Show information that communicates the location and purpose of the UI — “Where am I? What is this?” — first. It sounds obvious but this is why page titles and navigation breadcrumbs go at the top of a page.

Nest elements to enable “drilling down” into content. This allows a user to progressively view information with increasing specificity, as they need it, rather than having to view everything up front and all at once.

One way to nest elements is to use expandable and collapsable sections to show and hide information. Another way is to organize content into first-level and second-level pages.

04. Display Feedback

If the UI has changed state or if it’s in the process of changing state, then the user needs to know about it — especially when the change was triggered by an action the user took.

Feedback reduces uncertainty and frustration for the user, and preserves their confidence in the UI.

A UI needs to show feedback for the following states:

Success when a change in state was successful. This doesn’t always have to be a green checkmark and a success message. It can be as subtle as changing a label from “on” to “off,” for example.

Error when a change in state failed or an input was invalid.

Progress when quantity or position has incremented.

Loading when the UI is between states, waiting for data to load.

Empty when there is no data to show. This makes it clear there is no data rather than a bug or connection error.

Connection Status if data isn’t syncing.

Interactivity Hover, Pressed, Focused, Disabled states on interactive elements like buttons, links, inputs, and controls.

05. Enable Recovery

Don’t create dead ends. A dead end is a path in the UI that ends on a view with no options.

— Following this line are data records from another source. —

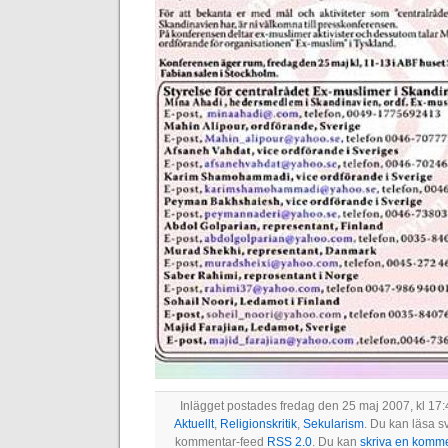
Inlägget postades fredag den 25 maj 2007, kl 17:
Aktuellt
,
Religionskritik
,
Sekularism
. Du kan läsa s
kommentar-feed
RSS 2.0
. Du kan
skriva en komme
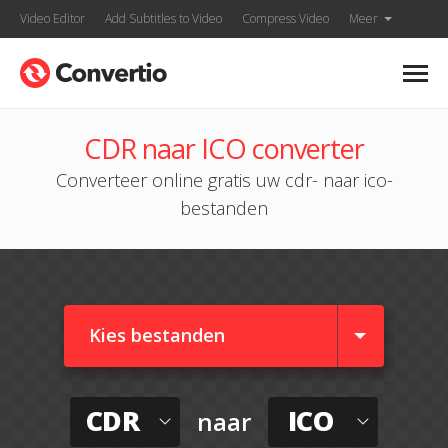
Video Editor
Add Subtitles to Video
Compress Video
Meer
CDR naar ICO converter
Converteer online gratis uw cdr- naar ico-
bestanden
Kies bestanden
CDR
ICO
naar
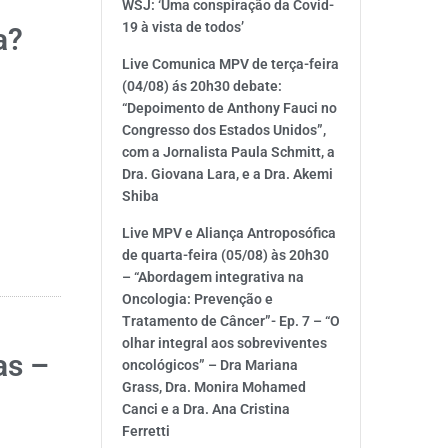
WSJ: ‘Uma conspiração da Covid-
19 à vista de todos’
a?
Live Comunica MPV de terça-feira
(04/08) ás 20h30 debate:
“Depoimento de Anthony Fauci no
Congresso dos Estados Unidos”,
com a Jornalista Paula Schmitt, a
Dra. Giovana Lara, e a Dra. Akemi
Shiba
Live MPV e Aliança Antroposófica
de quarta-feira (05/08) às 20h30
– “Abordagem integrativa na
Oncologia: Prevenção e
Tratamento de Câncer”- Ep. 7 – “O
olhar integral aos sobreviventes
as –
oncológicos” – Dra Mariana
Grass, Dra. Monira Mohamed
Canci e a Dra. Ana Cristina
Ferretti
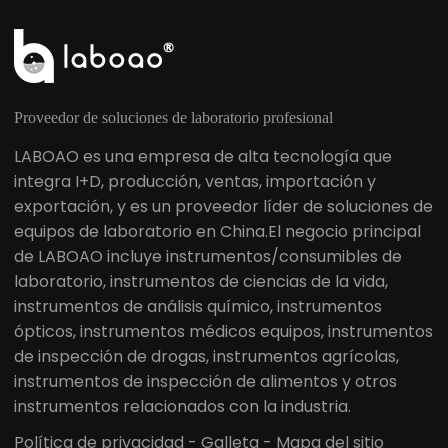
Proveedor de soluciones de laboratorio profesional
LABOAO es una empresa de alta tecnología que
integra I+D, producción, ventas, importación y
exportación, y es un proveedor líder de soluciones de
equipos de laboratorio en China.El negocio principal
de LABOAO incluye instrumentos/consumibles de
laboratorio, instrumentos de ciencias de la vida,
instrumentos de análisis químico, instrumentos
ópticos, instrumentos médicos equipos, instrumentos
de inspección de drogas, instrumentos agrícolas,
instrumentos de inspección de alimentos y otros
instrumentos relacionados con la industria.
Política de privacidad
-
Galleta
-
Mapa del sitio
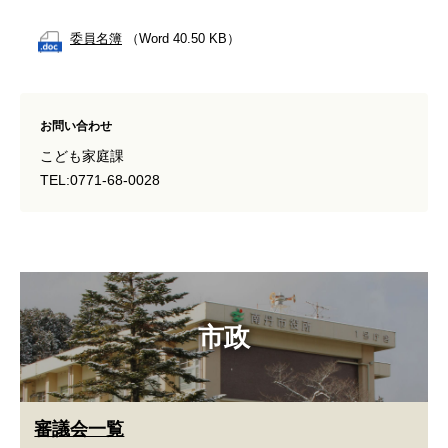
委員名簿
（Word 40.50 KB）
お問い合わせ
こども家庭課
TEL:0771-68-0028
市政
審議会一覧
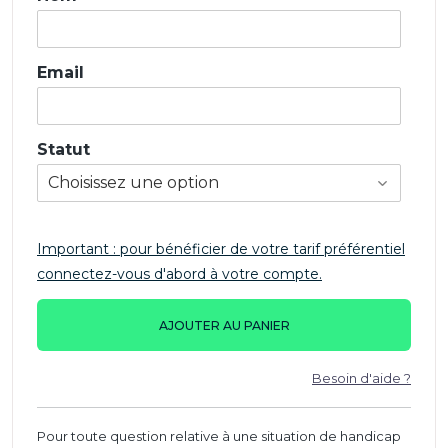
Email
Statut
Important : pour bénéficier de votre tarif préférentiel
connectez-vous d'abord à votre compte.
AJOUTER AU PANIER
Besoin d'aide ?
Pour toute question relative à une situation de handicap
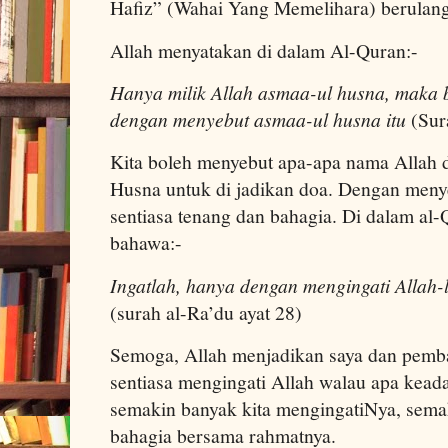
Hafiz” (Wahai Yang Memelihara) berulang 
Allah menyatakan di dalam Al-Quran:-
Hanya milik Allah asmaa-ul husna, maka
dengan menyebut asmaa-ul husna itu
(Sur
Kita boleh menyebut apa-apa nama Allah 
Husna untuk di jadikan doa. Dengan menye
sentiasa tenang dan bahagia. Di dalam al
bahawa:-
Ingatlah, hanya dengan mengingati Allah-
(surah al-Ra’du ayat 28)
Semoga, Allah menjadikan saya dan pemba
sentiasa mengingati Allah walau apa keada
semakin banyak kita mengingatiNya, semak
bahagia bersama rahmatnya.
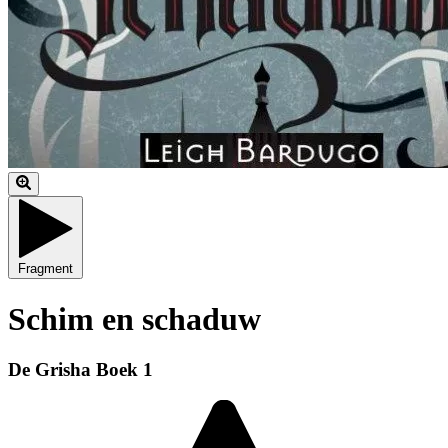
Fragment
Schim en schaduw
De Grisha Boek 1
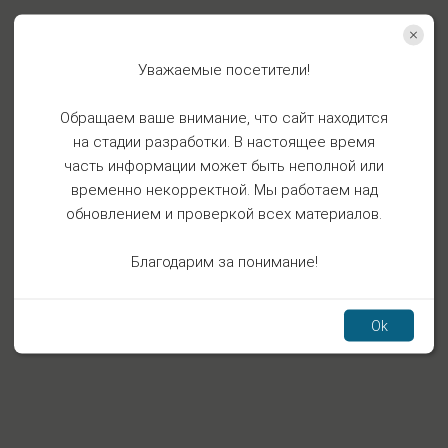
Уважаемые посетители!
Обращаем ваше внимание, что сайт находится
на стадии разработки. В настоящее время
часть информации может быть неполной или
временно некорректной. Мы работаем над
обновлением и проверкой всех материалов.
Благодарим за понимание!
Ok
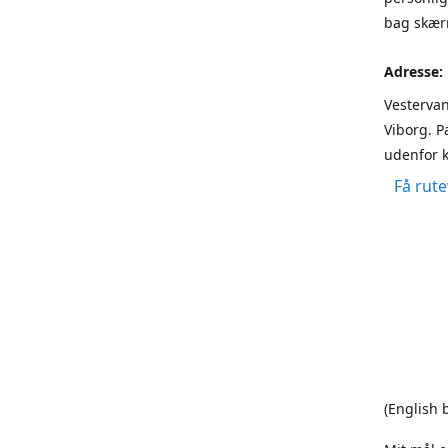
bag skærm
Adresse:
Vestervan
Viborg. P
udenfor k
Få rute
(English 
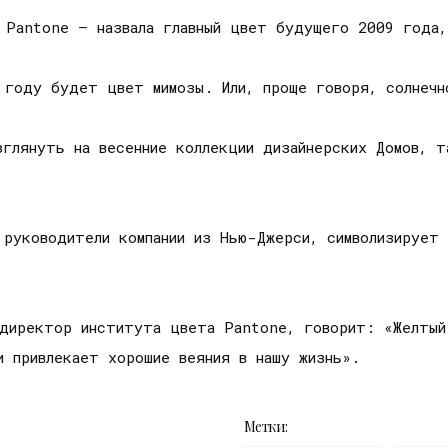
я Pantone – назвала главный цвет будущего 2009 года
 году будет цвет мимозы. Или, проще говоря, солнечн
зглянуть на весенние коллекции дизайнерских Домов, 
 руководители компании из Нью-Джерси, символизирует 
 директор института цвета Pantone, говорит: «Желтый
и привлекает хорошие веяния в нашу жизнь».
Метки:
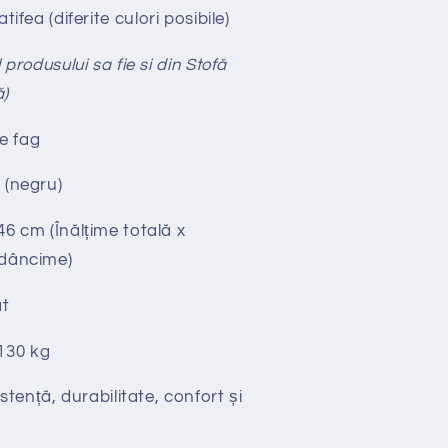
tifea
(diferite culori posibile)
 produsului sa fie si din Stofă
ă)
e fag
 (negru)
46 cm (Înălțime totală x
Adâncime)
t
130 kg
stență, durabilitate, confort și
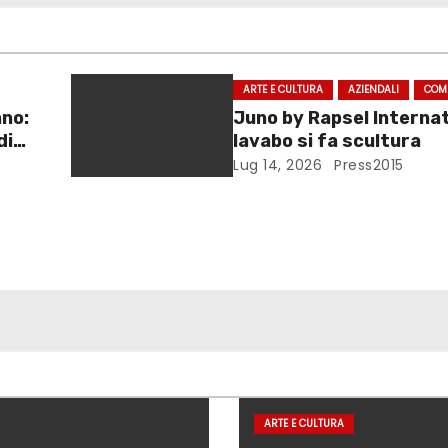
ARTE E CULTURA
AZIENDALI
COM
ano:
Juno by Rapsel Internati
di
lavabo si fa scultura
Lug 14, 2026
Press2015
ARTE E CULTURA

Every action should be reversible. There should always be a way to navigate back or forward or to take another action. In rare cases where none of these options are possible, use copy to tell the user what happened and provide guidance on what to do next.

UI patterns that enable recovery include:

  • Undo
  • Back
  • Retry, redo, recover
  • End on a main menu or start page

06. Make It Cohesive

Interfaces that look cohesive feel easier to use.

That’s because our brains are wired to trust symmetry. When an environment feels harmonious, we’re more likely to relax and deeply engage with what we’re doing.

What makes a UI cohesive? It’s about composition: How each element relates to the others, and how they come together to form a larger whole.

Even if individual UI elements look and feel outdated, the larger UI can still be made to feel cohesive.

Align Elements

If the UI reads left to right, then align the left edges of elements. This way the user’s eye can follow a straight line down the left edge of page instead of zig-zagging.

One way to do this is to set up a grid or keylines against which to align things.

Use Consistent Spacing

Space elements in consistent increments rather than haphazardly. The smallest increment of spacing is called the baseline. Every other spacing value should be a multiple of the baseline.

A baseline establishes vertical rhythm, meaning you could draw evenly spaced horizontal lines all the way down the UI, and every element would sit on a line.

This lining up of things sends a signal to our brains that’s interpreted as familiarity and trust.

Add whitespace

Spacing also make it clear if elements are related or distinct. Closely spaced elements are seen as related, while those spaced far apart are seen as distinct.

If elements are too close together, they can all blend into one block of content, which can make the UI feel overwhelming and hard to scan.

Put enough space between each area of content so that they are perceived as distinct from one another.

Consolidate Styles and Apply Them Consistently

Don’t use three styles when one style will do.

Styles should support levels of hierarchy in the UI (e.g. headings and paragraphs, primary and secondary actions). Remove styles that aren’t serving this purpose. Add styles only to fill gaps in hierarchy. Then apply them consistently across the UI.

This goes for text and interactive elements.

Wrapping Up

The six fundamentals listed above summarize technical knowledge and best practices that make it easier for humans to interact with software on screens.

Taken together, they can quickly transform a UI from confusing, frustrating, and inefficient to something that’s clear, accessible, and usable.